Interpretation: There is one problem, and it’s big… DDGS (left-overs from ethanol production) are extremely prone to a deadly mold that is known to be a killer of pets. Extensive research has shown it’s very risky. But remember, it’s cheap so it’s probably worth the risk.
As if the above isn’t bad enough…Dr. Aldrich feels petsumers will welcome this change: “Considering consumers generally have a favorable view of “green” ethanol…” Well Dr. Aldrich, we might not all have a PhD behind our name, but we certainly are not stupid! ‘Green’ pet food is NOT huge piles left in the backyard or litter box!

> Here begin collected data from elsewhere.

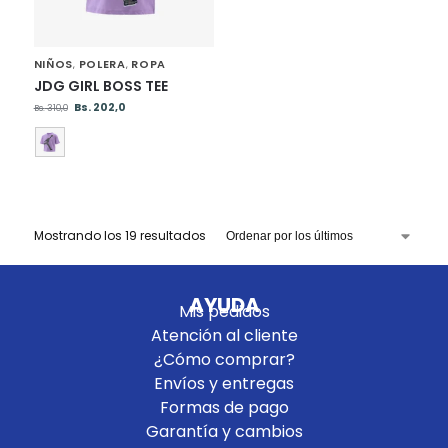
NIÑOS
POLERA
ROPA
,
,
JDG GIRL BOSS TEE
Bs.
202,0
Bs.
310,0
Mostrando los 19 resultados
AYUDA
Mis pedidos
Atención al cliente
¿Cómo comprar?
Envíos y entregas
Formas de pago
Garantía y cambios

AAFCO (American Association of Feed Control Officials) currently name these types of products “Distillers Grains”, “Distillers Dried Grain Solubles”, “Wet Grains”, and more. We can only guess that if this becomes a popular ingredient, AAFCO will graciously accommodate The Pet Food Industry with a nice, safe sounding ingredient name. Something like “Protein-rich Solubles” – after all…”left-over @#$% from the processing of ethanol” on a pet food label probably won’t sell much pet food.
By the way, Dr. Aldrich reports there is no shortage of DDGS – last year there was over 3.5 million metric tons produced. Instead of pet food, the perfect place for this left-over @#$% to go is to produce BioFuel. Why not take the left over ingredients from producing ethanol and turn it into even more energy? Perhaps that makes too much sense.